Так мне хотелось сказать, но я промолчал, по опыту зная, что главное — не проболтаться.
Друскина осуждали — на предмет исключения из Союза — не за какой-то проступок, несовместимый с уставом, а по совокупности кому-то неприятных черт его характера, по доносам и сплетням. Зачитали письмо Друскина в КГБ: Друскин просил органы посодействовать ему в отъезде за рубеж. Человек чистосердечно к ним обратился, а они завели на него дело. Очевидно, Друскин чего-то недопонимал, при его урезанном опыте. И он привык к тому, что ему помогают, обязаны помогать: печатать стихи, получить дачу, коляску, путевку, деньги на молоко, хлеб, колбасу. Об этом и говорили господа секретари: Друскин подл, неблагодарен; как будто не знали, каков он был, только теперь, когда на него стукнули, разглядели.
И о какой благодарности речь? Друскин обделен природой при рождении — радостями, даже изначальными простейшими ощущениями телесной жизни. Природа обошлась с ним несправедливо, как будто его без вины наказали, не допустили на главную солнечную лужайку жизни, где все мы пасемся. По-видимому, урезанная телесная жизнь предполагает гипертрофированную духовную деятельность, что как-то уравновешивает, сглаживает несправедливость. Зрением усеченного, больного, втиснутого в коляску существа Друскин многое видел, чего не дано увидеть в себе жирующим, жуирующим, преуспевающим — и он не мог простить им их физического превосходства над собой, их благодеяний. Он знал, что благодетели накапливают капитал, рассчитывают на нем въехать в рай; чувствовал нравственное превосходство над своими благодетелями, питал презрение к ним. Это находило выход в исповеди Друскина «Как перед богом». Я думаю, так.
В письме-доносе соседки содержалась еще одна деталь, придающая пикантность истории, а то бы скучно было в ней разбираться. Исполненная патриотических, гражданских, верноподданических чувств, соседка Друскиных сообщала органам КГБ, что в квартире совместно с Друскиным проводил свои дни и ночи еще некто, сожительствовавший с женой Друскина. Тут темное дело, однако деталь давала пищу воображению.
Я вглядывался в лица выступавших секретарей, множество раз виденные мною, как говорится, в аналогичных ситуациях.

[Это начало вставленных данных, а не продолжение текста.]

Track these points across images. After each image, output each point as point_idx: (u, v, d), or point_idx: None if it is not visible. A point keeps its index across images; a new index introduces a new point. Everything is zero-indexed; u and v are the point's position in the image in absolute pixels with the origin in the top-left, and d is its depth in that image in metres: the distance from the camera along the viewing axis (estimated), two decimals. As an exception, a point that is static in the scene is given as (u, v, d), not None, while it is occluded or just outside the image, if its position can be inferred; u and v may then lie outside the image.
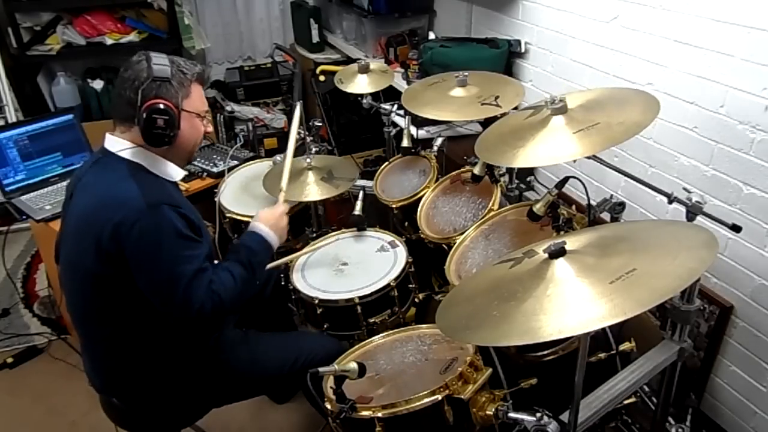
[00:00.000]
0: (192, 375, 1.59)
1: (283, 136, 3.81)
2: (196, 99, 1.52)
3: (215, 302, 1.43)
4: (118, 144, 1.47)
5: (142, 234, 1.36)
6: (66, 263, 1.54)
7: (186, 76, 1.48)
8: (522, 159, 1.39)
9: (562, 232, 1.52)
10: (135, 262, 1.38)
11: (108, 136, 1.50)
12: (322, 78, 3.45)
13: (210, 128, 1.59)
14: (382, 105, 2.48)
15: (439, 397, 1.28)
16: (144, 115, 1.40)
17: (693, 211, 1.41)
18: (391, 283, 1.80)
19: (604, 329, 1.60)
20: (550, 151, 1.37)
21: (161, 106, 1.41)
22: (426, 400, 1.29)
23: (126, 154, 1.46)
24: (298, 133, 2.45)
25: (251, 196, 2.27)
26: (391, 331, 1.63)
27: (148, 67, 1.43)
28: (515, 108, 1.88)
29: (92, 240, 1.39)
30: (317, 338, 1.80)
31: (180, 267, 1.39)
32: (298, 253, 1.99)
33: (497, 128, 1.61)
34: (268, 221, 1.68)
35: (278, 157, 2.36)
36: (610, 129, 1.35)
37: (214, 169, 2.56)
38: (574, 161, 1.37)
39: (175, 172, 1.55)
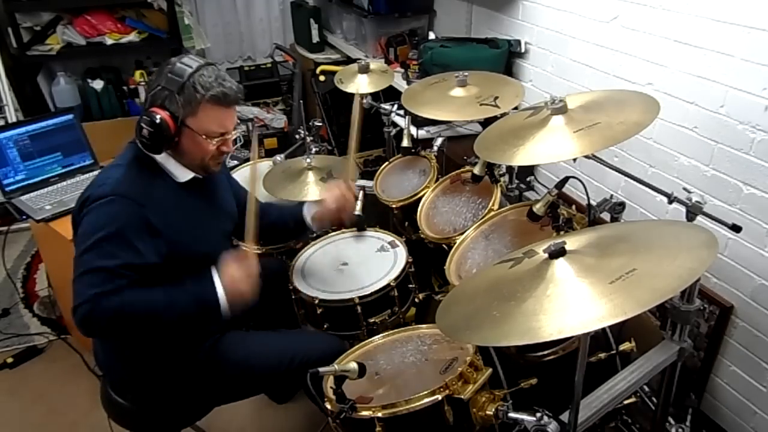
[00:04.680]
0: (190, 373, 1.59)
1: (282, 135, 3.81)
2: (206, 120, 1.45)
3: (90, 308, 1.32)
4: None
5: (93, 213, 1.40)
6: None
7: (197, 95, 1.42)
8: (521, 157, 1.39)
9: (562, 232, 1.52)
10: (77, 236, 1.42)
11: None
12: (322, 78, 3.46)
13: (227, 148, 1.53)
14: (382, 105, 2.49)
15: (439, 397, 1.28)
16: (140, 119, 1.43)
17: (693, 211, 1.41)
18: (391, 283, 1.80)
19: (604, 329, 1.60)
20: (549, 149, 1.37)
21: (155, 117, 1.41)
22: (426, 400, 1.28)
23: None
24: (298, 133, 2.46)
25: (251, 196, 2.26)
26: (391, 331, 1.63)
27: (165, 73, 1.44)
28: (515, 108, 1.88)
29: (74, 220, 1.48)
30: (316, 336, 1.80)
31: (88, 254, 1.36)
32: None
33: (497, 128, 1.61)
34: (229, 282, 1.46)
35: (278, 158, 2.37)
36: (610, 128, 1.35)
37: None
38: (574, 161, 1.38)
39: (180, 173, 1.55)
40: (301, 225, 1.87)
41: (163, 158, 1.52)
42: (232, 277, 1.46)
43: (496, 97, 1.86)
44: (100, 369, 1.70)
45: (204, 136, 1.47)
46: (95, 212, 1.40)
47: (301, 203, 1.90)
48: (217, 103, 1.45)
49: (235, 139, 1.60)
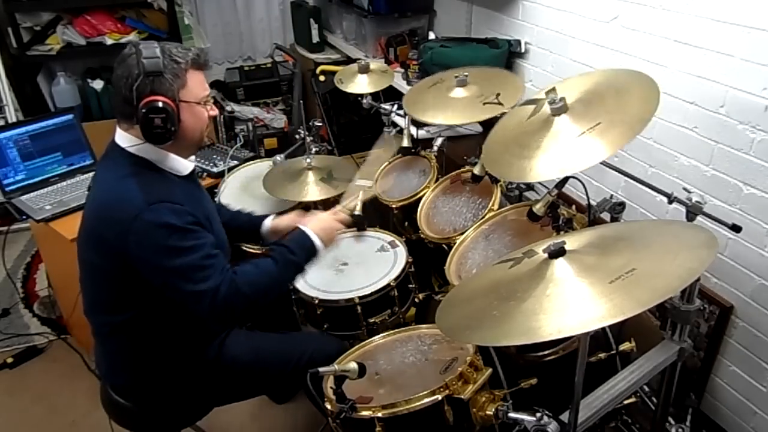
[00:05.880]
0: (194, 373, 1.59)
1: (282, 135, 3.81)
2: (195, 86, 1.45)
3: (231, 287, 1.38)
4: (125, 139, 1.45)
5: (143, 231, 1.34)
6: (78, 256, 1.54)
7: (180, 66, 1.41)
8: (534, 173, 1.34)
9: (562, 232, 1.52)
10: (139, 258, 1.37)
11: (117, 129, 1.47)
12: (322, 78, 3.45)
13: (214, 111, 1.53)
14: (382, 105, 2.48)
15: (439, 397, 1.28)
16: (141, 115, 1.36)
17: (693, 211, 1.41)
18: (391, 283, 1.80)
19: (604, 329, 1.60)
20: (559, 162, 1.32)
21: (158, 104, 1.36)
22: (426, 400, 1.28)
23: (132, 150, 1.45)
24: (298, 133, 2.45)
25: (251, 196, 2.26)
26: (391, 331, 1.63)
27: (138, 62, 1.37)
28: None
29: (96, 237, 1.43)
30: (319, 338, 1.80)
31: (183, 258, 1.36)
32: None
33: (499, 135, 1.55)
34: (317, 226, 1.63)
35: (278, 158, 2.37)
36: (612, 128, 1.32)
37: (214, 169, 2.55)
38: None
39: (182, 167, 1.51)
40: (255, 233, 1.89)
41: (159, 155, 1.47)
42: (316, 220, 1.66)
43: (498, 94, 1.85)
44: (101, 374, 1.67)
45: (199, 104, 1.47)
46: (147, 228, 1.35)
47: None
48: (197, 66, 1.46)
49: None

Друскина обвиняли в ведении двойной жизни. Но способность обитать в слоях с разноименным идеологическим знаком свойственна многим — и мне. Вот Гранин — такой уж левый, почти диссидент, второй Солженицын — и в то же время на самом верху и в Москве и у нас, и все литнаграды у него в кармане, и за рубеж ездит, как в Комарово. Это надо уметь, такова наша жизнь, сверху донизу двойная.

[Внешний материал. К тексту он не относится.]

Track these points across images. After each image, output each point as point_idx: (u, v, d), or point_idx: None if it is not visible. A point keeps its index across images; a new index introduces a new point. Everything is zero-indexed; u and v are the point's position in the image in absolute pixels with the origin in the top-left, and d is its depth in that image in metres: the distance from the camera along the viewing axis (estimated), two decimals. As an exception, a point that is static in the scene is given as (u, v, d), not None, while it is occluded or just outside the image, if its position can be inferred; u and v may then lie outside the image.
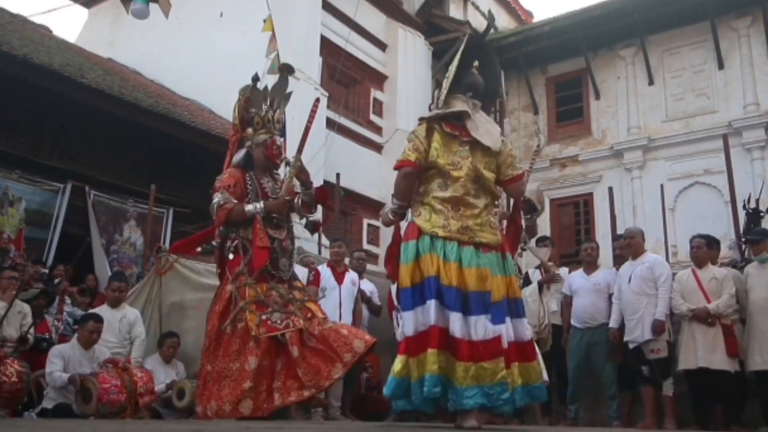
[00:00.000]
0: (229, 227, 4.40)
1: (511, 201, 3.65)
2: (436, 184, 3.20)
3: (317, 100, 4.59)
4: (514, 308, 3.18)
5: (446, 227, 3.11)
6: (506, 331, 3.05)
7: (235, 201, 4.30)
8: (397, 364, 3.08)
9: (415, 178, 3.26)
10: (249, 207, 4.29)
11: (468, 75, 3.37)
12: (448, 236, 3.10)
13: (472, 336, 2.99)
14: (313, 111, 4.45)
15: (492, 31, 14.17)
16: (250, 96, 4.56)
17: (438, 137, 3.21)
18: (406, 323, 3.09)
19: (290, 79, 4.78)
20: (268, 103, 4.56)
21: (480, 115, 3.32)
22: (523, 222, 3.68)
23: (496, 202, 3.44)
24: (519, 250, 5.21)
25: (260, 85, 4.65)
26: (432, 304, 3.00)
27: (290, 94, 4.74)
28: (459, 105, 3.29)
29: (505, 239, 3.33)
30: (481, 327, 2.99)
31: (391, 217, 3.41)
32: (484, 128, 3.26)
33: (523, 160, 13.92)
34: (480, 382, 2.93)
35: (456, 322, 2.98)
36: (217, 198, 4.33)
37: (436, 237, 3.10)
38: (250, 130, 4.54)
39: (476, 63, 3.40)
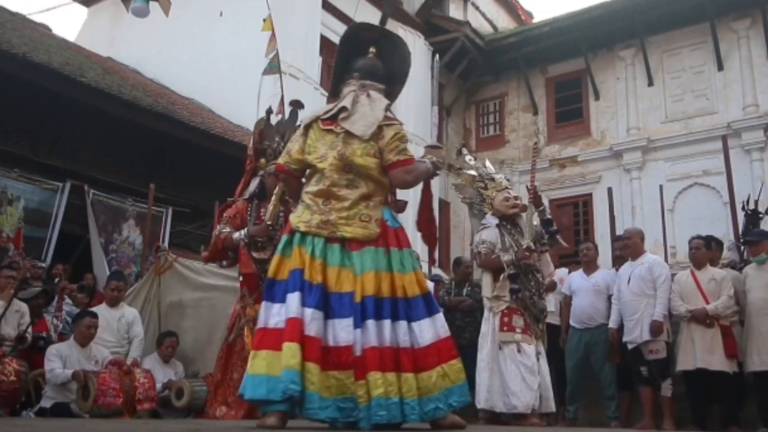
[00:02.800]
0: (228, 251, 4.82)
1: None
2: (314, 180, 3.09)
3: (299, 127, 4.80)
4: (395, 309, 2.83)
5: (308, 222, 2.97)
6: (361, 337, 2.75)
7: (230, 230, 4.73)
8: (259, 361, 2.79)
9: (292, 180, 3.22)
10: (236, 234, 4.68)
11: (358, 60, 3.27)
12: (309, 231, 2.95)
13: (329, 341, 2.78)
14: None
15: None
16: (264, 129, 5.00)
17: (313, 134, 3.15)
18: (261, 313, 2.94)
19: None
20: (279, 136, 4.96)
21: (364, 98, 3.14)
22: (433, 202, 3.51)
23: (393, 190, 3.20)
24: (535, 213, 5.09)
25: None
26: (294, 297, 2.82)
27: (299, 126, 4.93)
28: (347, 90, 3.20)
29: (387, 231, 2.99)
30: (339, 332, 2.79)
31: None
32: (360, 113, 3.08)
33: (522, 160, 14.02)
34: (332, 395, 2.69)
35: (314, 321, 2.77)
36: (217, 229, 4.85)
37: (301, 232, 2.97)
38: (263, 161, 4.93)
39: (372, 49, 3.30)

По Друскину надлежало высказаться всем. Я сказал: «Я Друскину не оказывал благодеяний, никогда его не видел, стихов его не читал. Знал, что есть такой Друскин, но это был для меня просто звук. Если Друскин решил уехать, тем более, что-то его в нас не устраивает, — и скатертью дорожка».
За исключение Друскина из Союза писателей проголосовали единогласно.
Подвел итог инструктор обкома Барабанщиков, с подкупающей непосредственностью довел до нас волю партии, напутствовал нас: «Самое главное, может быть, в том, что здесь говорилось о товарищах, которые близко общались с Друскиным и не сигнализировали о его деятельности. Я обращаюсь к вам с тем замечанием, что надо быть повнимательнее друг к другу. Просто присматриваться, прислушиваться и сигнализировать».
Барабанщиков просто, без обиняков, предложил нам доносить друг на дружку, не слушать, а прислушиваться, не глядеть в глаза, а приглядываться и тотчас бежать к нему или к двум не проронившим ни слова сотрудникам органов. В общем, все знают, куда.
Вечером смотрел телевизор. Трое мужчин изображали обмен мнениями на тему положения в Азии. Один был Бовин, неимоверно тучный, со свирепым выражением лица, тотчас вызывающий в памяти... ну да: Робин Бобин Барабек скушал сорок человек... Бовин то и дело трогал пальцами свои большие усы, как будто опасался, на месте ли они. Другим был Зорин, профессор, обыкновенно выступающий в манере Киссинджера, госсекретаря Штатов. И вместе с ними человек с простой, незапоминающейся фамилией, не то председатель консультантов, не то руководитель экспертов, не где-нибудь, а в ЦК. Бовин только заведет свои турусы на колесах, как цекист его обрежет: «Я с вами не могу согласиться, Александр Евгеньевич». Бовин схватится за усы. И Зорина цекист сажал на место, как пятиклассника. Наши златоусты никак не годились в равнозначные собеседники товарищу из ЦК. От него зависело, будут ли златоусты и впредь вещать или заткнутся. Они хорошо понимали это, старались не повредить своей дальнейшей карьере.